While watching the last 15 minutes or so of the latest Stossel program on Fox Business last night, I became aware that I had a smile on my face and was feeling positive and optimistic. Why? Because during those minutes, he interviewed a number of his Fox colleagues and a few others about their early work experiences, typically their first jobs. I enjoyed both the fact that the colleagues were enjoying telling the stories and the stories themselves. Many of them learned so much from their jobs, whether it was simple things like showing up on time or more-complicated things like how to do specific tasks. It reminded me about a lot of my own experiences, some of which I've discussed here, here, and here.
The earlier part was good too. He had on Steven Greenhouse a long-time reporter for the New York Times. Greenhouse's beat is the workplace. Greenhouse was defending the federal government's attempt to get rid of many internships that pay the interns zero. Greenhouse made some of the same arguments that Derek Thompson made and that I responded to here and here. So I won't cover that same ground here to the same extent. I will point out, though, that Greenhouse moved fluidly between two positions: (1) unpaid internships are wrong because the interns get exploited and (2) unpaid internships are wrong because the interns get valuable things in return but, because interns aren't paid, interns from wealthy families have an advantage. Those positions are not literally contradictory because some internships could involve "exploitation" and some could give the interns valuable experience. But there's a simple solution to the cases where the interns feel exploited and Stossel pointed out the solution: quit.

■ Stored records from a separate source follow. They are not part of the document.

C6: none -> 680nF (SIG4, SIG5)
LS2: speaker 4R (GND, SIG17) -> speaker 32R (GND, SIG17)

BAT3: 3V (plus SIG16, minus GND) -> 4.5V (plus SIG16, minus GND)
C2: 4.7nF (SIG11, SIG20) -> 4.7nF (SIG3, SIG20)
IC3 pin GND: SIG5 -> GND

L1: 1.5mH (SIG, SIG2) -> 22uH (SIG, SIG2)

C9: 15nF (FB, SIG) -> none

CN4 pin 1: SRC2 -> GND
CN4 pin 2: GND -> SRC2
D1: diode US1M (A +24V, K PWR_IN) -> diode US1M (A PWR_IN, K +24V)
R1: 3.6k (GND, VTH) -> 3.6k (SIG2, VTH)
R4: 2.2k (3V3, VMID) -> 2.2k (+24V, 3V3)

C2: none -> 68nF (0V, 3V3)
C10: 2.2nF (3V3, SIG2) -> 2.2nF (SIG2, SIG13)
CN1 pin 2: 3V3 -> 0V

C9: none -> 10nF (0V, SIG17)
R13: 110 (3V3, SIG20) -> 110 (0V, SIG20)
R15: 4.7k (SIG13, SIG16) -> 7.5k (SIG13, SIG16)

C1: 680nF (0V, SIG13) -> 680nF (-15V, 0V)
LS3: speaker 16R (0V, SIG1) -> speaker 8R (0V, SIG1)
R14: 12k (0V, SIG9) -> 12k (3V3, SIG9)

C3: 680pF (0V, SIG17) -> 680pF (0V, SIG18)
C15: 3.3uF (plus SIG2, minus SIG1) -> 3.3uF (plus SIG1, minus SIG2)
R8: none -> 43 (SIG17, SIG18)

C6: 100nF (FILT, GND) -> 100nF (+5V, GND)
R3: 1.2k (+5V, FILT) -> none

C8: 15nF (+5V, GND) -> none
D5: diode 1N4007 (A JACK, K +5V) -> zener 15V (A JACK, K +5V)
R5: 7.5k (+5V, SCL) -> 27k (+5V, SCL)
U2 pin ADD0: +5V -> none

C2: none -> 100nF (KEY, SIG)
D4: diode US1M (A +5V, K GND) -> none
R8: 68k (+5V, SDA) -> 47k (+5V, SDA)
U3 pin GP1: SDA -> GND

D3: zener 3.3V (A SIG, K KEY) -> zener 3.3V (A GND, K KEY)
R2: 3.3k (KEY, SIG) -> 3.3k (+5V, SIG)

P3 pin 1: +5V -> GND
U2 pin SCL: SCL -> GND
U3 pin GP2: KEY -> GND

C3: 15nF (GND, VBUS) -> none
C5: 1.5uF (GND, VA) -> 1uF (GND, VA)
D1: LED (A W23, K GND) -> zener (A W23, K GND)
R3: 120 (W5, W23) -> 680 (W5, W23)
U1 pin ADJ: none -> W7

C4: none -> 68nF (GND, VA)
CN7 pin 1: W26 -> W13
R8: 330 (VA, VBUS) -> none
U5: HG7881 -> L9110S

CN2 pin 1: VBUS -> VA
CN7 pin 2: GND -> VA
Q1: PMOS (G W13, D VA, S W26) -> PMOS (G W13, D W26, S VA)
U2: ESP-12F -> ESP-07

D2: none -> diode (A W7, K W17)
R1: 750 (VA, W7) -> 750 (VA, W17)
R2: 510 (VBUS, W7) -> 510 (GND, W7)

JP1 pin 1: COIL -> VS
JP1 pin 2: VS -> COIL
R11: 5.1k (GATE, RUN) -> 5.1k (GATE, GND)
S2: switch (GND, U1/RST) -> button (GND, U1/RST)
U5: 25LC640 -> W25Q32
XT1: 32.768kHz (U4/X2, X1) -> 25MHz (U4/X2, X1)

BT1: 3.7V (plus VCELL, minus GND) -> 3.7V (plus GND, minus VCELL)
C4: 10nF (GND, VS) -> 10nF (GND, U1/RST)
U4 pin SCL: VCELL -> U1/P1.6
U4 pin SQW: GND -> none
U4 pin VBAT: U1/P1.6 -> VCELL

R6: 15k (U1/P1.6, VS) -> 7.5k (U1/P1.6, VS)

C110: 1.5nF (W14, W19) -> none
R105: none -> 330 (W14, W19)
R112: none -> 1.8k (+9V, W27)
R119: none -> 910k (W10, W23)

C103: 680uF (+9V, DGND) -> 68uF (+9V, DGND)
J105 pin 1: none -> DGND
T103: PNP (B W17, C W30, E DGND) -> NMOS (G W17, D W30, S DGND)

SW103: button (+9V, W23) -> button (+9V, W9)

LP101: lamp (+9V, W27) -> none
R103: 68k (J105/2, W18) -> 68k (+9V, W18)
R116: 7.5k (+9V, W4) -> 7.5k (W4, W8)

In response to some of Stossel's criticisms, Greenhouse, of the New York Times, retreated to the argument: "It's the law." Funny thing, I don't remember the New York Times emphasizing, during the Clinton/Monica Lewinsky scandal, that Clinton, by perjuring himself, had broken the law. Of course, it's possible that Greenhouse thought Clinton's crime was important but simply kept it to himself.
When Stossel turned to the minimum wage, Greenhouse revealed his ignorance of the origins of that law. He claimed that the minimum wage was imposed because the federal government wanted to make sure that low-paid people were better off. In fact, a big part of the push for the federal minimum wage law in 1938 was by northeastern unions, composed mainly of white workers, who wanted to price out their lower-wage competitors in the South, many of whom were black. Gunnar Myrdal wrote about the devastating effect of the minimum wage on black people in his classic book, The American Dilemma, and Senator John F. Kennedy pushed for an increase in the minimum wage in the late 1950s on the grounds that it would price out competition from "colored workers."